Love It To Death, Alice Cooper!!!
I have a theory that this record was recorded amidst a pile of beer cans in a basement with no access to natural light. Caught in this dream of mine, the amplifiers are turned up too loud and the band aren’t even sure what they’re playing. Black light posters ring around the sweat filled room and the air is as thick as the sheet metal on the fender of a ‘70 Chevelle. A young Vince Furnier primps and pumps his fist to a crowd that wouldn’t show up for a couple years. When the sun arises and they play back the tape, the masterpiece that is Love It To Death by Alice Cooper surprises even the band.
Speaking of surprises, this record contains their first hit - I’m Eighteen. Remember that one? It’s got that really sad reference about lines forming on a guy’s face and hands. Even as a kid I thought it was weird that some teenager was getting wrinkles. Ah, but that line about having a baby’s brain and an old man’s heart. Well, that’s heady stuff for heavy rockers. Almost poignant. This record contains searing guitar work, heavy pounding, thumping, thudding and wailing. And numerous religious references. Specifically, Christian. Listen and you’ll see what I mean. Though with songs like Hallowed Be My Name and Second Coming even the thickest heads will get the idea there’s something beneath something here. I remember seeing an interview with Mr. Alice Cooper once where he said that the theme running through Alice Cooper records was that there was Evil and there was Good and don’t choose Evil. Good advice, that.
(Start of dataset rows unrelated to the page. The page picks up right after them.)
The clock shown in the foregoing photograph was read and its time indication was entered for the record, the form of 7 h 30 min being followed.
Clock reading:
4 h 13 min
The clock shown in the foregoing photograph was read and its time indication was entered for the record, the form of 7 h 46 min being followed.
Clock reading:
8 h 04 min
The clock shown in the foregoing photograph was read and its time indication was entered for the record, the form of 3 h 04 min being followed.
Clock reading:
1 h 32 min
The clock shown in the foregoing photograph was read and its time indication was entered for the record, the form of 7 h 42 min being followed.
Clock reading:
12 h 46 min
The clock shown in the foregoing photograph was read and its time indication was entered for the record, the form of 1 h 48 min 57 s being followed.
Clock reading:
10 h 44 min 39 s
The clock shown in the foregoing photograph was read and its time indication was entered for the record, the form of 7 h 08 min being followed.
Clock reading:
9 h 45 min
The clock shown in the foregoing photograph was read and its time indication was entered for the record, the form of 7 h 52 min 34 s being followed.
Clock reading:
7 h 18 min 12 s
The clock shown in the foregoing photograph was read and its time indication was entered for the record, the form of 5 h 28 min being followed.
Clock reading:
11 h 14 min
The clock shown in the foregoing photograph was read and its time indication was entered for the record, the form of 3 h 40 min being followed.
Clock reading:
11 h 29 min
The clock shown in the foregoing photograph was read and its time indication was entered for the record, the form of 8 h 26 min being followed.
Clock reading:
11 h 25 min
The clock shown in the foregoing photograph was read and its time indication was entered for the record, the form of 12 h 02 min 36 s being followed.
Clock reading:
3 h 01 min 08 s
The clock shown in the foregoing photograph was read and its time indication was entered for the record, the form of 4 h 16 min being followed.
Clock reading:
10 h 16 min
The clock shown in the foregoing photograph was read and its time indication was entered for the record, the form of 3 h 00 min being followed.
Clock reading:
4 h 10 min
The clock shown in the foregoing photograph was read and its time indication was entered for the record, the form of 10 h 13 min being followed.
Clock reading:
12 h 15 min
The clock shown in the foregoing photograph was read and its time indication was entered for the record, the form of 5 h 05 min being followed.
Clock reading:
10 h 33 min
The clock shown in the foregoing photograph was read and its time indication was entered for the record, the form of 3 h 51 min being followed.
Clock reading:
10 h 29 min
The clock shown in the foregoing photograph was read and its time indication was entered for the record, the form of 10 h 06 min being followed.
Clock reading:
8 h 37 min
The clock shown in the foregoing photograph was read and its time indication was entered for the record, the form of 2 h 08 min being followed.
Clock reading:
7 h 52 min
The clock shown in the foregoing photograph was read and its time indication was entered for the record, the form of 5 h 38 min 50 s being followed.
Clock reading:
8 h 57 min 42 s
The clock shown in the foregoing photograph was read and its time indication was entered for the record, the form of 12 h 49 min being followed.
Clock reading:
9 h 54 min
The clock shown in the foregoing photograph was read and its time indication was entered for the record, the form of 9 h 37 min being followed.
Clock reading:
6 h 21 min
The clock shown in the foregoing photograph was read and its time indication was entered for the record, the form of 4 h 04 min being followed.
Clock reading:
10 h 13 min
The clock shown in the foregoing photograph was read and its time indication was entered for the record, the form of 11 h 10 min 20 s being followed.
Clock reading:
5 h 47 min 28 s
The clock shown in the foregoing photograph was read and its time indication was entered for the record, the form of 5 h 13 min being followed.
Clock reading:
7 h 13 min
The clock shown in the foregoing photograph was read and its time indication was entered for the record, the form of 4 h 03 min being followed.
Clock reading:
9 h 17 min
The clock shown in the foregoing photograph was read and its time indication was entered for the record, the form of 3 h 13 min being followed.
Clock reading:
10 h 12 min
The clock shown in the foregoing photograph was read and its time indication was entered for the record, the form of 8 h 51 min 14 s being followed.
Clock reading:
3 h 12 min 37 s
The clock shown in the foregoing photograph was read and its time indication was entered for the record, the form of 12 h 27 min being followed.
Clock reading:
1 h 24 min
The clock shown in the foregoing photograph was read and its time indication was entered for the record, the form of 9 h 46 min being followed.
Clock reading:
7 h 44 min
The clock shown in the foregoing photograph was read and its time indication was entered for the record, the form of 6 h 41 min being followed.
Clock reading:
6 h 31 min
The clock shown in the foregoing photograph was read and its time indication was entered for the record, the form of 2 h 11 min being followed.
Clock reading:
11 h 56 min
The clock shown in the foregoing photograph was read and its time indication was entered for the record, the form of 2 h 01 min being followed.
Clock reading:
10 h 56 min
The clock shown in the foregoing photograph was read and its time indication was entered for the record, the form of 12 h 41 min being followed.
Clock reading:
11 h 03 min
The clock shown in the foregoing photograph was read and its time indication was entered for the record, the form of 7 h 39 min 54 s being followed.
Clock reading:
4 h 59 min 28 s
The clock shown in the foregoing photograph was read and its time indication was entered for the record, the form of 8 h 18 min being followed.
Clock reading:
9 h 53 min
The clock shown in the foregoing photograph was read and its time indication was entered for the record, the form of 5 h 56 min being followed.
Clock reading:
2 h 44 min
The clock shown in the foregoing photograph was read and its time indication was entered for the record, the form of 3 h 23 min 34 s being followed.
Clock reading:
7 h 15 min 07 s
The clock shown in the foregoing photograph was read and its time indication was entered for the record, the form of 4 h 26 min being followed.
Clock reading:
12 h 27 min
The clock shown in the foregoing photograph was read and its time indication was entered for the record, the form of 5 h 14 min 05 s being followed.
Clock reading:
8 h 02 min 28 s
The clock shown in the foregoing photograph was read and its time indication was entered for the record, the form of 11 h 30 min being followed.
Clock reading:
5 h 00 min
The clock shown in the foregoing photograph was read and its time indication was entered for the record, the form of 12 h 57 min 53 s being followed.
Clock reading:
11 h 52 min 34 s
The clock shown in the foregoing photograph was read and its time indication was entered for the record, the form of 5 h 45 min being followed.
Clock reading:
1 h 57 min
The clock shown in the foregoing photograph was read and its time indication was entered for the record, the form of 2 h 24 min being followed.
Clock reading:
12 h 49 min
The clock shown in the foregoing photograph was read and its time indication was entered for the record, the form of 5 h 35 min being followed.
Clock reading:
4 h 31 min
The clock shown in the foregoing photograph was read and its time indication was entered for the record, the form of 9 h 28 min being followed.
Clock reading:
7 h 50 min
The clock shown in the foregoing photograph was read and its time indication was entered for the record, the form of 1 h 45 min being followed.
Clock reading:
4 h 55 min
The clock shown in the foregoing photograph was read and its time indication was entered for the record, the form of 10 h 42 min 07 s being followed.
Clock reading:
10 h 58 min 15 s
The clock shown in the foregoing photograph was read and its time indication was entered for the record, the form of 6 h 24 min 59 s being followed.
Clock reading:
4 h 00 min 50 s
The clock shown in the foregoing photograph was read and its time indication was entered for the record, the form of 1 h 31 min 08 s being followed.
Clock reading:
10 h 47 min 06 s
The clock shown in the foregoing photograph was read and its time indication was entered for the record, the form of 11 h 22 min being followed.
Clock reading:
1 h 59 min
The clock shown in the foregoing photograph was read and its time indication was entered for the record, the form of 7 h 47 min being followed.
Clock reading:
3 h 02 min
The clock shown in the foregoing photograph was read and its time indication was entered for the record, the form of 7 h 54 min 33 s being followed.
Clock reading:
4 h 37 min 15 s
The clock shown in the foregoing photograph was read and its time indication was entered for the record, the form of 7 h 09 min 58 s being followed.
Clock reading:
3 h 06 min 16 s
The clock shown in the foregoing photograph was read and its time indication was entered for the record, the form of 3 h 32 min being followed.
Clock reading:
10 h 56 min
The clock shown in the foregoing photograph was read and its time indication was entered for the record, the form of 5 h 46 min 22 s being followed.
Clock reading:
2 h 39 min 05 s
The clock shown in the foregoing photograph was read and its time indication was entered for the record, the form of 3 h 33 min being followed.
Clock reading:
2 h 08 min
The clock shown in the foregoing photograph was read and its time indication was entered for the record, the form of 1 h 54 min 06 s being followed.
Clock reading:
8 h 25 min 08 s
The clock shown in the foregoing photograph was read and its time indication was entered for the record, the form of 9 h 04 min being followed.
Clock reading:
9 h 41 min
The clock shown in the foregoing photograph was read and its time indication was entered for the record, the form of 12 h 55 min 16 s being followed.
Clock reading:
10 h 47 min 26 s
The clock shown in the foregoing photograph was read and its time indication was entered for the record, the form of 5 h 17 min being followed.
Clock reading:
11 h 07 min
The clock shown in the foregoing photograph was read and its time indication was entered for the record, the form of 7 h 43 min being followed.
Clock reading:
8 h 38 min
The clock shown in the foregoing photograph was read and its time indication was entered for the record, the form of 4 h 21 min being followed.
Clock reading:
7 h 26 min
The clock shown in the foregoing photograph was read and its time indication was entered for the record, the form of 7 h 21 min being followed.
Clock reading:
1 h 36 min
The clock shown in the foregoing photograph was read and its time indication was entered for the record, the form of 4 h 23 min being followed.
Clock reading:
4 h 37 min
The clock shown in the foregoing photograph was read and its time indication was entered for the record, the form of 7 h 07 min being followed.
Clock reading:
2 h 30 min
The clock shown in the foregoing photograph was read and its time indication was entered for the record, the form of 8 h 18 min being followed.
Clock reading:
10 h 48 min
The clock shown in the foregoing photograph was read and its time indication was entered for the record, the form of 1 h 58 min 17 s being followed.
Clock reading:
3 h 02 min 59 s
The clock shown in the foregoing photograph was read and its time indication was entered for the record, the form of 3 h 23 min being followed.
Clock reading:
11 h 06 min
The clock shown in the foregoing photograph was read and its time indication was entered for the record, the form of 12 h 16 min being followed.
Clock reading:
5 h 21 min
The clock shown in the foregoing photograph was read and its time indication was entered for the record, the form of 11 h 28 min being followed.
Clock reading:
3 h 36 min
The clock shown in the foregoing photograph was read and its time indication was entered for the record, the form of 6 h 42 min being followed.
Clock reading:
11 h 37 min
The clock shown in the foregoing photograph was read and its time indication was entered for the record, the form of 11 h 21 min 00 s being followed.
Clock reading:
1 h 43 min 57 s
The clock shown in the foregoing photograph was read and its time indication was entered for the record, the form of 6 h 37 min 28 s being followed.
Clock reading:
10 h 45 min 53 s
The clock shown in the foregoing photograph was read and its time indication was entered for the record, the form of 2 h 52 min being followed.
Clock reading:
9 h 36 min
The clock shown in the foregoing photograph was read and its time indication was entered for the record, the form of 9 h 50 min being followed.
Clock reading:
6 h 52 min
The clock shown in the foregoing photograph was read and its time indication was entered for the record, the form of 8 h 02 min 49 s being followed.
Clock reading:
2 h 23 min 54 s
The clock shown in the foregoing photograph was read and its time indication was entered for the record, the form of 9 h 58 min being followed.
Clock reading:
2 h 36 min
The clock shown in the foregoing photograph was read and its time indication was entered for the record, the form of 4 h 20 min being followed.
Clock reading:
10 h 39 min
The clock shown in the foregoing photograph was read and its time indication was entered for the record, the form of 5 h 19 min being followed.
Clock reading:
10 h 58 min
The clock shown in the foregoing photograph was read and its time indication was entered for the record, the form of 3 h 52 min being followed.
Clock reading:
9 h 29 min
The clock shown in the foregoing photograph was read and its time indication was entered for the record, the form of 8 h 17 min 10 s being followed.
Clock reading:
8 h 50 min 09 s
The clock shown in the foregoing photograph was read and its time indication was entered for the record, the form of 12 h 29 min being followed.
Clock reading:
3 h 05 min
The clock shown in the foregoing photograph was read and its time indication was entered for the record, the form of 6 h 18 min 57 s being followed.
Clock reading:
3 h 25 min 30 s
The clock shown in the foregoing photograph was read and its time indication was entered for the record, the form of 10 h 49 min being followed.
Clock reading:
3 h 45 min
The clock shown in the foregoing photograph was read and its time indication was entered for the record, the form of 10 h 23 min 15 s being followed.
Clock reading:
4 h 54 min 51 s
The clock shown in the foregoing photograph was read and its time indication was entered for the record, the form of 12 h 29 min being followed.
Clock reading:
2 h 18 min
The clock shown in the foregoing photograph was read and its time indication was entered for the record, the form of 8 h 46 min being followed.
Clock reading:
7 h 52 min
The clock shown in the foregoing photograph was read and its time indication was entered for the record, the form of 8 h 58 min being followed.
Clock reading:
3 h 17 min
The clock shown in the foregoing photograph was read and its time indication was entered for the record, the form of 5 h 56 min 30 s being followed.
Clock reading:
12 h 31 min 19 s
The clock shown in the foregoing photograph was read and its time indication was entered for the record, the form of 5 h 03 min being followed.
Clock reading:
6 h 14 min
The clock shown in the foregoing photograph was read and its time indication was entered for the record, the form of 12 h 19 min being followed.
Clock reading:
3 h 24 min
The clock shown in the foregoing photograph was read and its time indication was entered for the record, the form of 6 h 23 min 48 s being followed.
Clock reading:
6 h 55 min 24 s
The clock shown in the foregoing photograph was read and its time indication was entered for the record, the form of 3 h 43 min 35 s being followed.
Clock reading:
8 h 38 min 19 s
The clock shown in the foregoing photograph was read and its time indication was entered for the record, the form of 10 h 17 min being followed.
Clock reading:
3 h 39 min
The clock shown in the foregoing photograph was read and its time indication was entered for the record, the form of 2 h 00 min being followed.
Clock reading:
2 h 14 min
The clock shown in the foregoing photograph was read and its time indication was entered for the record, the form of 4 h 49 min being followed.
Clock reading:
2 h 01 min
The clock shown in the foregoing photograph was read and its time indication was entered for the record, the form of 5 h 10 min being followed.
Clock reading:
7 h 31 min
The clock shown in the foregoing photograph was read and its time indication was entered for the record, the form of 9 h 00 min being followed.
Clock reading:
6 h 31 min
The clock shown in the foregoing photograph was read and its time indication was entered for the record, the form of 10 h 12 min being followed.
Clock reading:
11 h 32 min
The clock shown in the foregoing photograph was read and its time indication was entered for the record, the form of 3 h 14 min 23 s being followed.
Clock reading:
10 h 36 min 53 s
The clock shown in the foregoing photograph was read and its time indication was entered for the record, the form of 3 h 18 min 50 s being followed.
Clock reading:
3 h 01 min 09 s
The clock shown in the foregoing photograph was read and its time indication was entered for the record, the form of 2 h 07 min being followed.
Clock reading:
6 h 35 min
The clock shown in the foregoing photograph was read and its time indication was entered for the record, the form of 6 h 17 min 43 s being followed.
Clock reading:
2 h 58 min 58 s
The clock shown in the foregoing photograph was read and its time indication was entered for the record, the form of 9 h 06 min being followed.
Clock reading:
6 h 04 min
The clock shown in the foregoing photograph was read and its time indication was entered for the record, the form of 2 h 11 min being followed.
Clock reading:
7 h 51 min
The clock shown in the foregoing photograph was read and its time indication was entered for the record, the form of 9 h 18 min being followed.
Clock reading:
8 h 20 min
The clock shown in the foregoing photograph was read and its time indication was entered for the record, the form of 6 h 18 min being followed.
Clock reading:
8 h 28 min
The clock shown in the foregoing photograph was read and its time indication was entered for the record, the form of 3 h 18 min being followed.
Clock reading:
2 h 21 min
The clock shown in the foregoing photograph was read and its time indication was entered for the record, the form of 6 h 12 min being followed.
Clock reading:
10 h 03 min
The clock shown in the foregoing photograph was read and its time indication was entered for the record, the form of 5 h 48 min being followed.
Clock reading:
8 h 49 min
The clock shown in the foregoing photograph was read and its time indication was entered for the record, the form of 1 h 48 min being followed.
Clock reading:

There’s a song here called Ballad of Dwight Fry. In that one song you get a straight jacket, weight loss, a missing father and a hook and riff explosion that most rock bands would kill for. There’s also the preposterously awesome Is It My Body. There are no wasted songs on this record. It might just change your life. And I’m no fan of hyperbole.
Only in America could there exist a rock ‘n’ roll Horatio Alger story like this one. Mr. Alger, of course, being a long dead collector of Alice Cooper records. In any case, let’s get into why this album is so important.
The Alice Cooper story began a couple years earlier with the sound of no hands clapping to the release of the band’s first record - Pretties For You. It’s a great album but it’s not like Love It To Death. It’s more psychedelic and artsy. Their next record was called Easy Action and to me it’s the link between their first record and the heavier buzz-saw sound of Love It To Death. With Love It To Death things started to ferment and the band saw some real success. They’d have much more success in years to come with the albums Killer, School’s Out, and Billion Dollar Babies but the formula started to kick like an electric mule on Red Bull with the release of Love It To Death.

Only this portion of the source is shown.